Michael's Notes & Blog

Column-Oriented Storage

What is Column-Oriented Storage? In Contrast to Row-Oriented Storage, each column of data is stored in a seperate file, and all the column files store rows in the same order.

Column Compression

Values in a column often look quite repetitive, so they can be compressed.

Bitmap Encoding

we can take a column with n distinct values and turn it into n separate bitmaps: one bitmap for each distinct value, with one bit for each row. The bit is 1 if the row has that value, and 0 if not.

Run-length encoding

In run-length encoding, a sequence of "0, 4, 12, 2" stands for 0 zeros, 4 ones, 12 zeros, 2 ones.

Using bitmap encoding, bitwise operation can be use to speed up queries.

Column families are row-oriented: within each column family, they store all columns from a row together, along with a row key, and they do not use column compression.

Memory bandwitdth and vectorized processing

Column compression allows more rows from a column to fit in the same amount of L1 cache.

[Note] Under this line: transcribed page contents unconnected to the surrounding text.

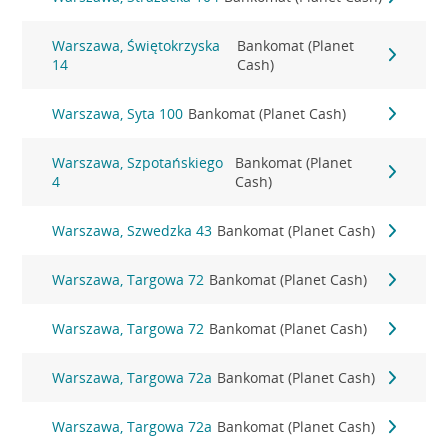
Warszawa, Świętokrzyska
Bankomat (Planet
14
Cash)
Warszawa, Syta 100
Bankomat (Planet Cash)
Warszawa, Szpotańskiego
Bankomat (Planet
4
Cash)
Warszawa, Szwedzka 43
Bankomat (Planet Cash)
Warszawa, Targowa 72
Bankomat (Planet Cash)
Warszawa, Targowa 72
Bankomat (Planet Cash)
Warszawa, Targowa 72a
Bankomat (Planet Cash)
Warszawa, Targowa 72a
Bankomat (Planet Cash)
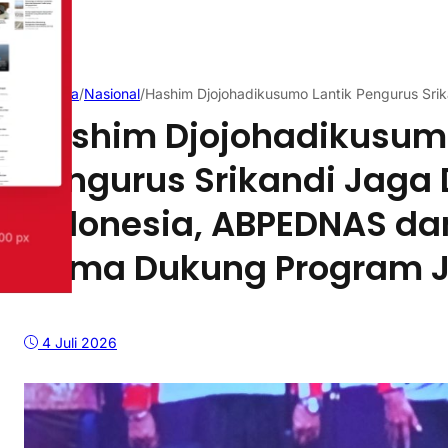
Beranda
/
Nasional
/
Hashim Djojohadikusumo Lantik Pengurus Sr
Hashim Djojohadikusumo
Pengurus Srikandi Jaga 
Indonesia, ABPEDNAS dan
Sama Dukung Program 
4 Juli 2026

Operators, such as bitwise AND and OR, can be designed to operate on such chunks of compressed column data directly.

Sort Order in Column Storage

We can choose to impose an order on rows, and use that as an indexing mechanism. A second column can determine the sort order of any rows that have the same value in the first column. Another advantage of sorted order is that it can help with compression of columns.

Several different sort orders

Different queries benefit from different sort orders, so why not store the same data sorted in several different ways? Data needs to be replicated to multiple machines anyway.

Writing to Column-Oriented Storage

Write data to an in-memory store first and then merge the in-memory store with the column files on disk and written to new files in bulk.